Institutional buyers behave differently from businesses because they're governed by a different set of accounting principals, English noted last month during DMA06 in San Francisco.
For example, most companies want to save as much money as possible to improve their bottom-line performance. But institutions must spend their entire budgets within the fiscal year or risk losing that money the next year.
For this reason, it behooves catalogers targeting school districts to mail between April and June, when their fiscal year typically ends. “You're not going to reach a school principal in August,” she stressed.
Institutions also have concentrated buying power, so marketers can spend less money targeting purchase influencers and buyers than they do prospecting to companies. But, English warned, just sending catalogs to purchasing managers isn't likely to result in many sales because they often don't know who in their organizations needs what, and when they need it.

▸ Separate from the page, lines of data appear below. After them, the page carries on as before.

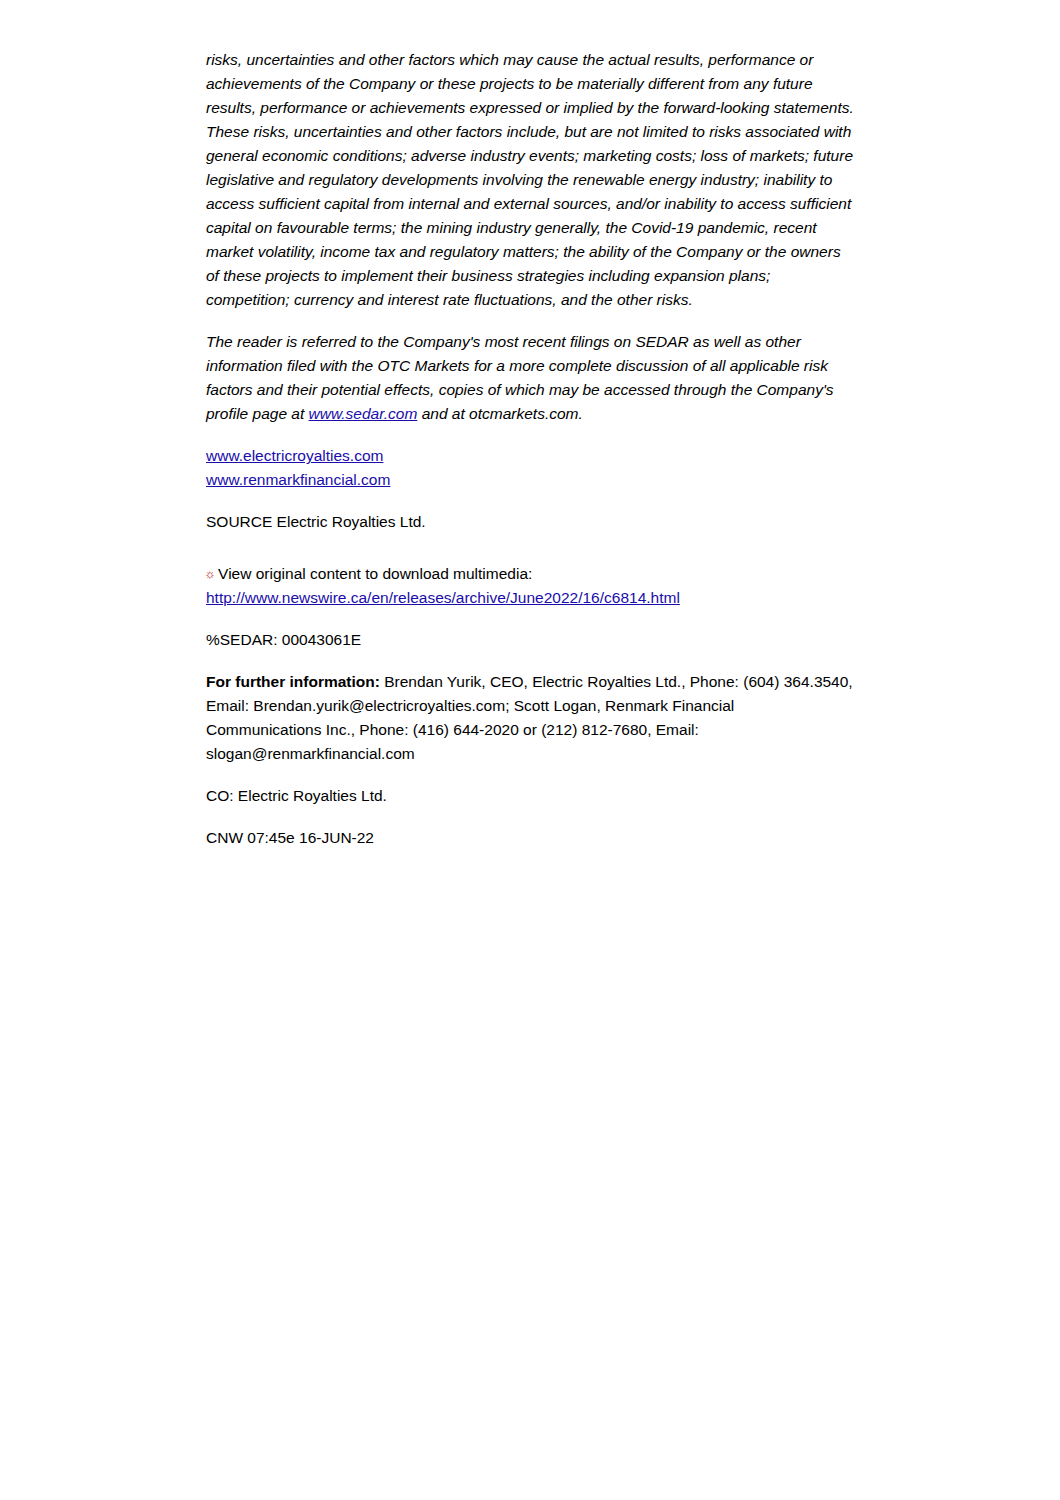risks, uncertainties and other factors which may cause the actual results, performance or achievements of the Company or these projects to be materially different from any future results, performance or achievements expressed or implied by the forward-looking statements. These risks, uncertainties and other factors include, but are not limited to risks associated with general economic conditions; adverse industry events; marketing costs; loss of markets; future legislative and regulatory developments involving the renewable energy industry; inability to access sufficient capital from internal and external sources, and/or inability to access sufficient capital on favourable terms; the mining industry generally, the Covid-19 pandemic, recent market volatility, income tax and regulatory matters; the ability of the Company or the owners of these projects to implement their business strategies including expansion plans; competition; currency and interest rate fluctuations, and the other risks.
The reader is referred to the Company's most recent filings on SEDAR as well as other information filed with the OTC Markets for a more complete discussion of all applicable risk factors and their potential effects, copies of which may be accessed through the Company's profile page at www.sedar.com and at otcmarkets.com.
www.electricroyalties.com www.renmarkfinancial.com
SOURCE Electric Royalties Ltd.
☼ View original content to download multimedia:
http://www.newswire.ca/en/releases/archive/June2022/16/c6814.html
%SEDAR: 00043061E
For further information: Brendan Yurik, CEO, Electric Royalties Ltd., Phone: (604) 364.3540, Email: Brendan.yurik@electricroyalties.com; Scott Logan, Renmark Financial Communications Inc., Phone: (416) 644-2020 or (212) 812-7680, Email: slogan@renmarkfinancial.com
CO: Electric Royalties Ltd.
CNW 07:45e 16-JUN-22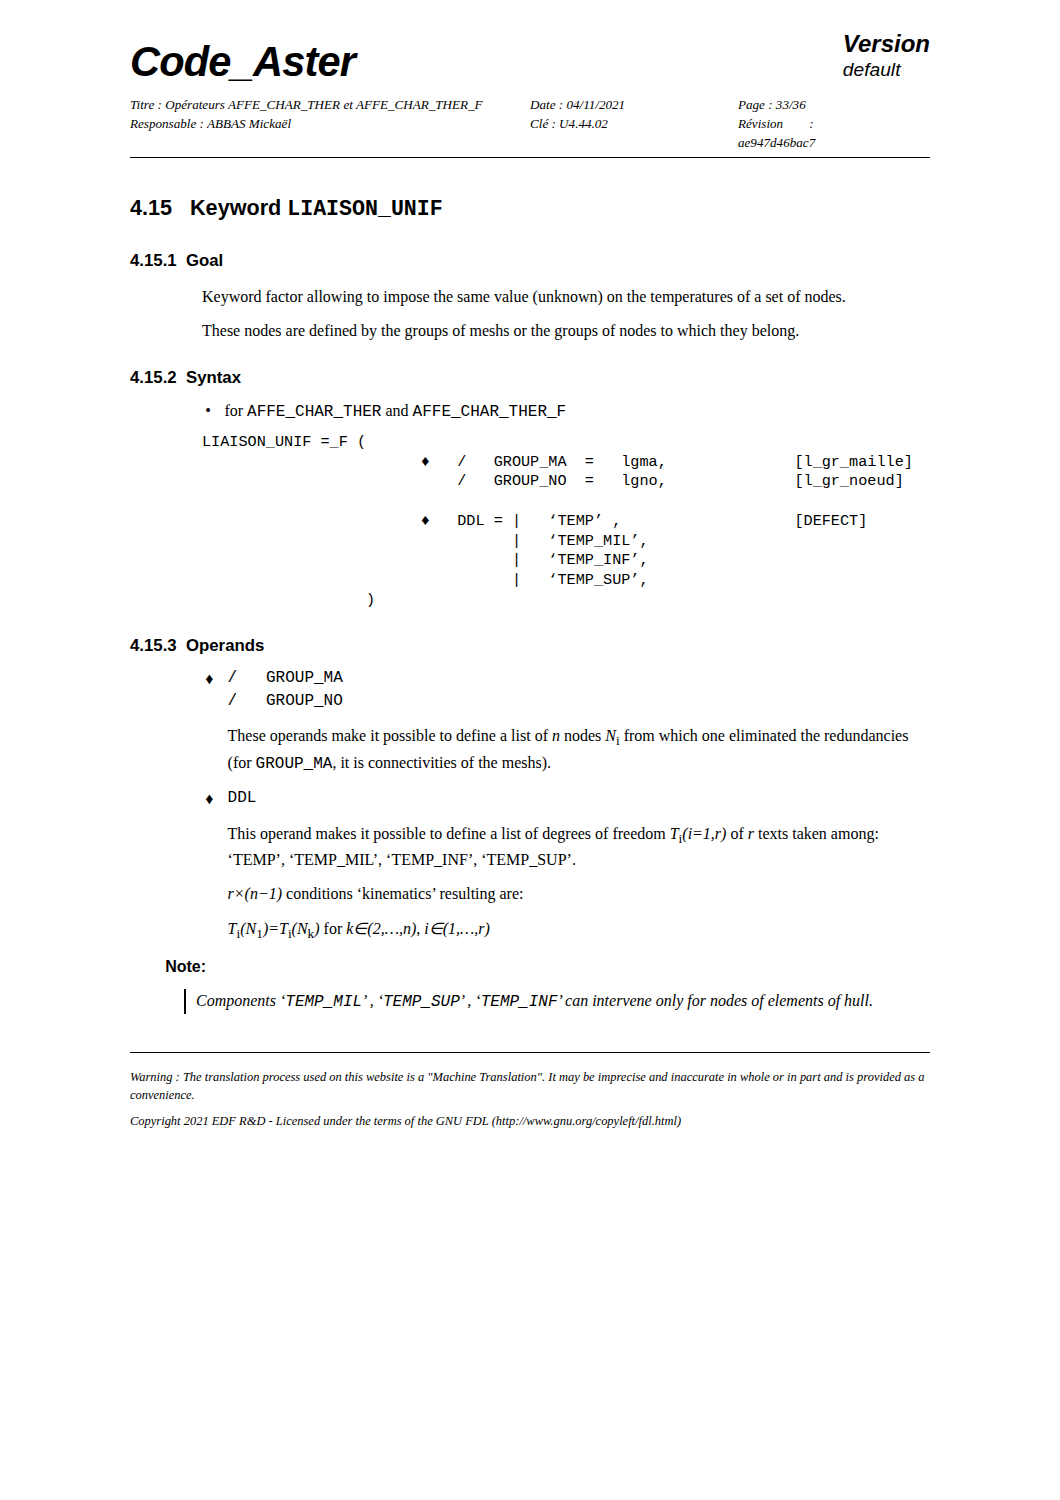Version default
Code_Aster
| Titre : Opérateurs AFFE_CHAR_THER et AFFE_CHAR_THER_F | Date : 04/11/2021 | Page : 33/36 |
| Responsable : ABBAS Mickaël | Clé : U4.44.02 | Révision : ae947d46bac7 |
4.15 Keyword LIAISON_UNIF
4.15.1 Goal
Keyword factor allowing to impose the same value (unknown) on the temperatures of a set of nodes.
These nodes are defined by the groups of meshs or the groups of nodes to which they belong.
4.15.2 Syntax
for AFFE_CHAR_THER and AFFE_CHAR_THER_F
LIAISON_UNIF =_F (
                        ♦   /   GROUP_MA  =   lgma,              [l_gr_maille]
                            /   GROUP_NO  =   lgno,              [l_gr_noeud]

                        ♦   DDL = |   ‘TEMP’ ,                   [DEFECT]
                                  |   ‘TEMP_MIL’,
                                  |   ‘TEMP_INF’,
                                  |   ‘TEMP_SUP’,
                  )
4.15.3 Operands
/ GROUP_MA
/ GROUP_NO
These operands make it possible to define a list of n nodes Ni from which one eliminated the redundancies (for GROUP_MA, it is connectivities of the meshs).
DDL
This operand makes it possible to define a list of degrees of freedom Ti(i=1,r) of r texts taken among: ‘TEMP’, ‘TEMP_MIL’, ‘TEMP_INF’, ‘TEMP_SUP’.
r×(n−1) conditions ‘kinematics’ resulting are:
Ti(N1)=Ti(Nk) for k∈(2,…,n), i∈(1,…,r)
Note:
Components ‘TEMP_MIL’ , ‘TEMP_SUP’ , ‘TEMP_INF’ can intervene only for nodes of elements of hull.
Warning : The translation process used on this website is a "Machine Translation". It may be imprecise and inaccurate in whole or in part and is provided as a convenience.
Copyright 2021 EDF R&D - Licensed under the terms of the GNU FDL (http://www.gnu.org/copyleft/fdl.html)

To get at colleges and universities, mailers are likely to do better targeting deans and department heads, English said. Similarly, marketers looking to penetrate elementary and secondary schools should mail to principals and, in some cases, individual teachers.
One of the more trying problems in targeting institutions is the inadequacy of the Standard Industrial Classification code, which she claimed is not sufficiently detailed to uncover the right prospects.
“Institutions are covered by only 50 SIC codes but account for one- third of the gross domestic product,” she said.
One way around this is to investigate the numerous specialized databases that exist in the institutional field.